Trusted Shops zertifiziert + 49 (0)30 - 31 80 81 51
 

Japanische Armee – zwischen Selbstverteidigung und Neuausrichtung

Die japanische Armee oder Selbstverteidigungsstreitkräfte (自衛隊, Jieitai) entstand in den 50er Jahren des vergangenen Jahrhunderts. Seitdem ist die japanische Armee in der japanischen Gesellschaft hoch umstritten. Der Grund dafür ist vor allem das kollektive Trauma des verlorenen Weltkrieges mit den Atombombenabwürfen auf Hiroshima und Nagasaki. Aber auch der verfassungsrechtlich verankerte Pazifismus in Japan, mit der eine Armee nur schwer zu vereinbaren ist und auch die über die Jahre gewachsene, pazifistische Einstellung vieler Japaner.
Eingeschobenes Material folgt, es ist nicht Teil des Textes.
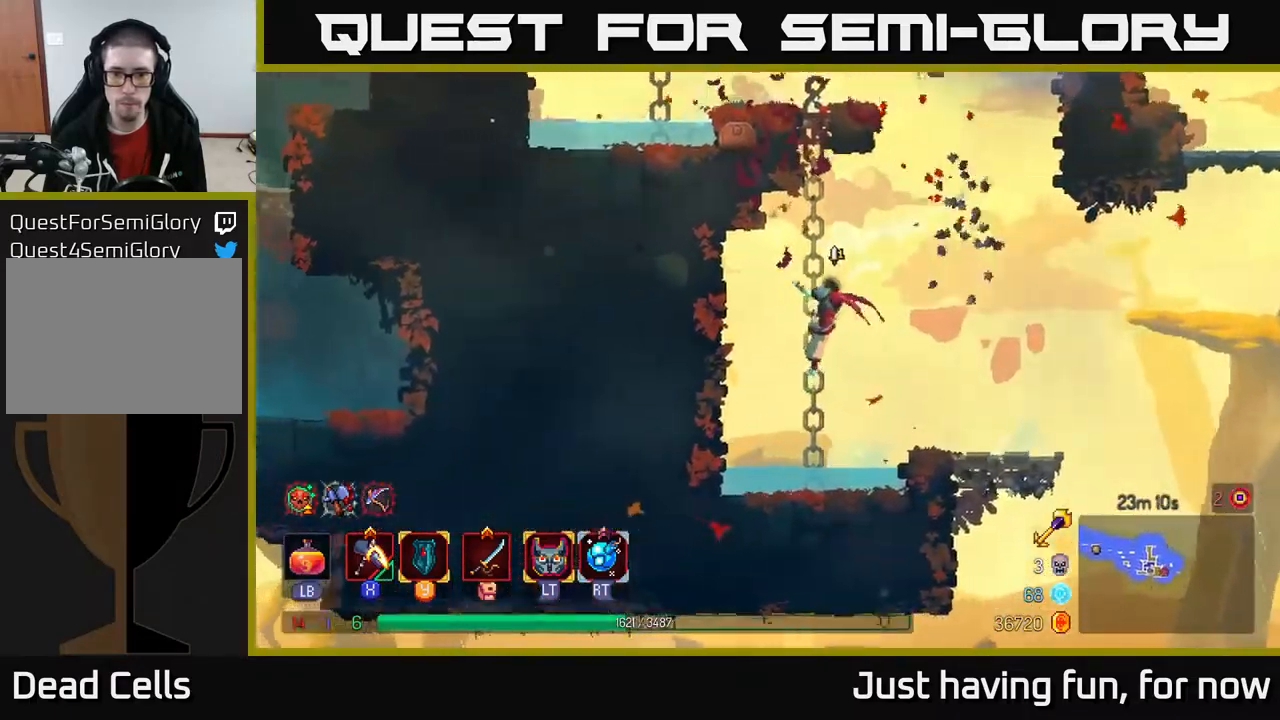
{"buttons": [], "left_stick": "center", "right_stick": "center", "events": [[150, "left_stick", "right"], [167, "A", "down"], [217, "A", "up"], [417, "left_stick", "center"]]}
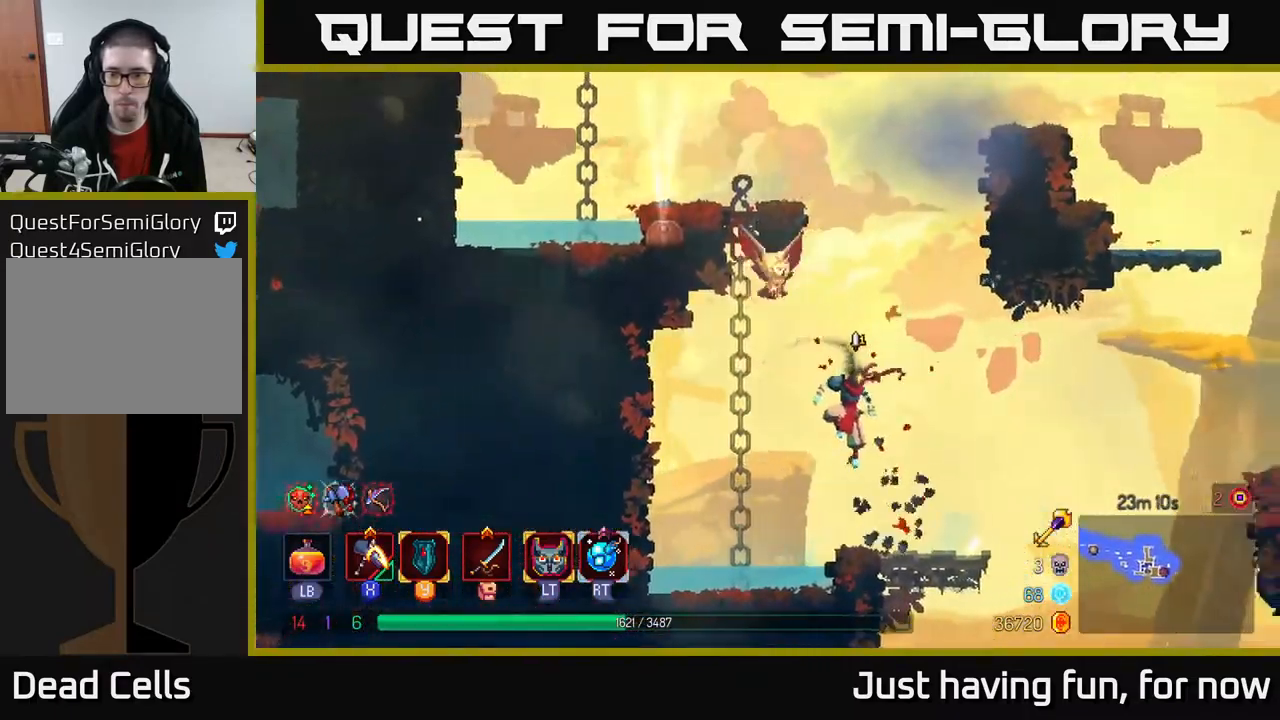
{"buttons": ["A"], "left_stick": "right", "right_stick": "center", "events": [[133, "left_stick", "right"], [483, "A", "down"]]}
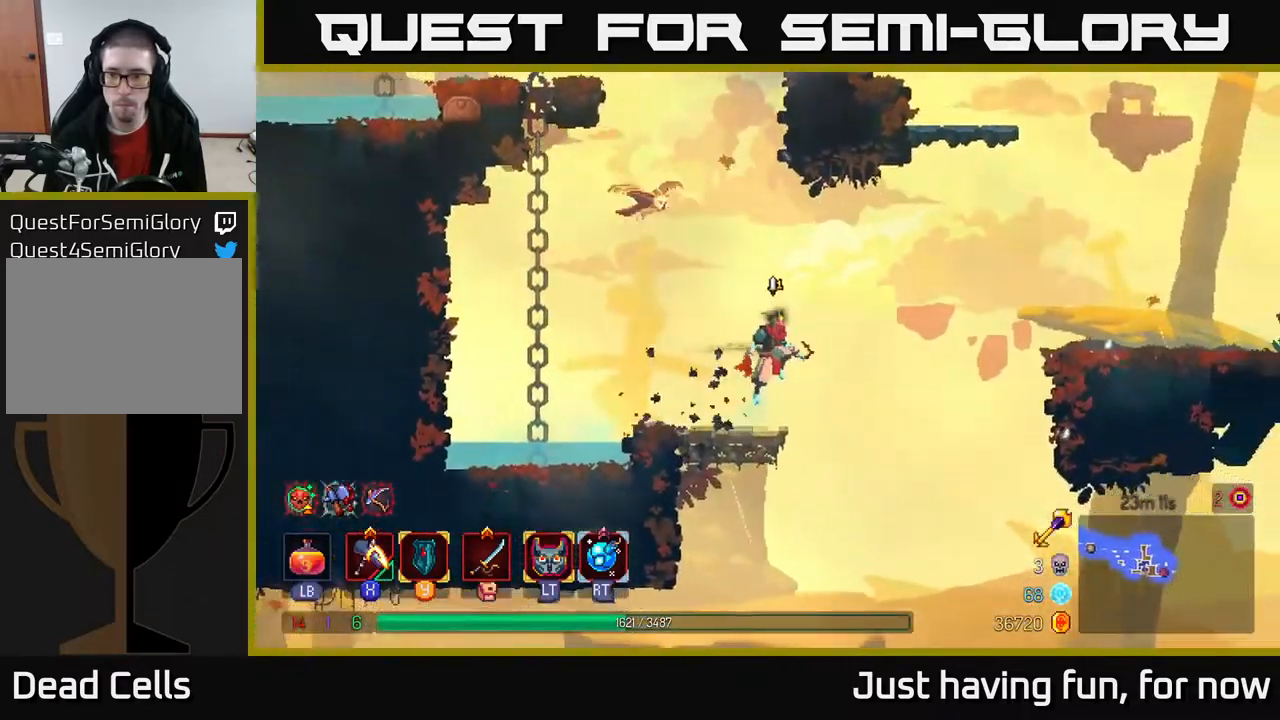
{"buttons": ["A"], "left_stick": "right", "right_stick": "center", "events": [[150, "A", "up"], [383, "A", "down"]]}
In der japanischen Armee (eigentlich nur als Selbstverteidigungskräfte bezeichnet) begann ab 2011 trotz dieser Kontroversen ein teils von Massenprotesten begleiteter Strategiewechsel. Mit mehreren Budgeterhöhungen und der Anschaffung von Waffensystemen, die nicht nur der reinen Verteidigung dienen, deutet sich Umbruch in der Verteidigungspolitik Japans an.

 

 

Die japanische Self Defense Force – die Selbstverteidigungsstreitkräfte

Die japanische Armee nennt sich seit den 50er Jahren aufgrund der pazifistischen Verfassung des Landes Jieitai (Selbstverteidigungsstreitkräfte). Die Entstehung erfolgte dabei in mehreren Schritten und auf Druck der USA, die spätestens mit dem Ausbruch des Koreakrieges (1950-1953) Japan dazu drängten, einen Beitrag zur eigenen Verteidigung wie zur Unterstützung der „Schutzmacht“ USA zu leisten.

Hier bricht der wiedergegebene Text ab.